The collection starts off strongly with short stories that are beautiful and effective in two respects: first, the capacity of the writer, Maile Meloy, to wind up the reader into restlessness and tension. You can't put your finger on it, but something makes you worry about the characters and what happens next.
Second, her mastery of short, economically built, yet powerful descriptions. One description in particular - and this is subjective - made me stir with pleasure, it was such a feast for the senses: "He took the fat plastic bag of oats from his jacket pocket and held it open. The horse sniffed at it, then worked the oats out of the bag with his lips. 'That's all I got,' he said, shoving the empty plastic bag back in his pocket. The horse lifted its head to sniff at the strange town smells."
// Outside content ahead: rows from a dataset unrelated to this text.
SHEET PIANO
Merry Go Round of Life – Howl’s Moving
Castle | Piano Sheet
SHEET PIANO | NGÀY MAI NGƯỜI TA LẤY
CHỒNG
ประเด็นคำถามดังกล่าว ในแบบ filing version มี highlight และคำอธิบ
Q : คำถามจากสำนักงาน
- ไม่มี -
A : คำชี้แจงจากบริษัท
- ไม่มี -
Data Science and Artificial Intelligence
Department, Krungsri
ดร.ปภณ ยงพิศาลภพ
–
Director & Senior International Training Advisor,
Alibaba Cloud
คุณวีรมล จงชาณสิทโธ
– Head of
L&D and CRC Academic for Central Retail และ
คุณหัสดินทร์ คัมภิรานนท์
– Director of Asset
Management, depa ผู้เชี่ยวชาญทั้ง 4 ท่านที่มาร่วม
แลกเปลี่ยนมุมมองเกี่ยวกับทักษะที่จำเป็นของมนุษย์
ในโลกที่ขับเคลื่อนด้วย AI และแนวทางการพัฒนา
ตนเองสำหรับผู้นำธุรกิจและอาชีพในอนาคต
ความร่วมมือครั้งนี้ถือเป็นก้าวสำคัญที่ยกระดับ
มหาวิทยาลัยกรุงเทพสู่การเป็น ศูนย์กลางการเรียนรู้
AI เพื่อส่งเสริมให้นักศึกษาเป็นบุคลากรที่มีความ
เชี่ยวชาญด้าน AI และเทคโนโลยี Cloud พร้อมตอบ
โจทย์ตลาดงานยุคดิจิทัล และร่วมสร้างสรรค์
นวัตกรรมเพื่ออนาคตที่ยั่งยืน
Have you ever fed a horse? You don't need any more than what she writes to conjure images and senses: the oats lifting lightly under the horse's warm breath; the velvety, distrusting muzzle; the way, once it has established it's good to eat, it gently grabs the oats with the tips of its lips. Its disappointment when it's over.
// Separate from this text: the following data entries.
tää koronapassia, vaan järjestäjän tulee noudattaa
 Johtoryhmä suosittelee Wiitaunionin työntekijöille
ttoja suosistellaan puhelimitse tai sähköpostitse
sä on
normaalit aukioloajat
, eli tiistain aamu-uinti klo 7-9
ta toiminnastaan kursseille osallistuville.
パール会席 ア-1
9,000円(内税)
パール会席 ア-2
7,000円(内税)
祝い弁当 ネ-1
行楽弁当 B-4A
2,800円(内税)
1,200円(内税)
In the same way, elsewhere, the writer builds up tension not through what she says, but through what she *doesn't* say.
This said, the internal deliberations of characters wanting it "both ways" were less convincing to me. The short story is too short a format for meaningful and strong questions on what to choose to be properly developed. The first few short stories are bare and subdued; the subsequent ones become more domestic and a bit more literal in trying to explore the issue in title of the collection. I personally can't be bothered with men who want both the wife and the mistress; especially when the writer takes these men seriously and when, as I was saying, we aren't given sufficient 'time' with the character so to get to feel that tension of the "both ways is the only way".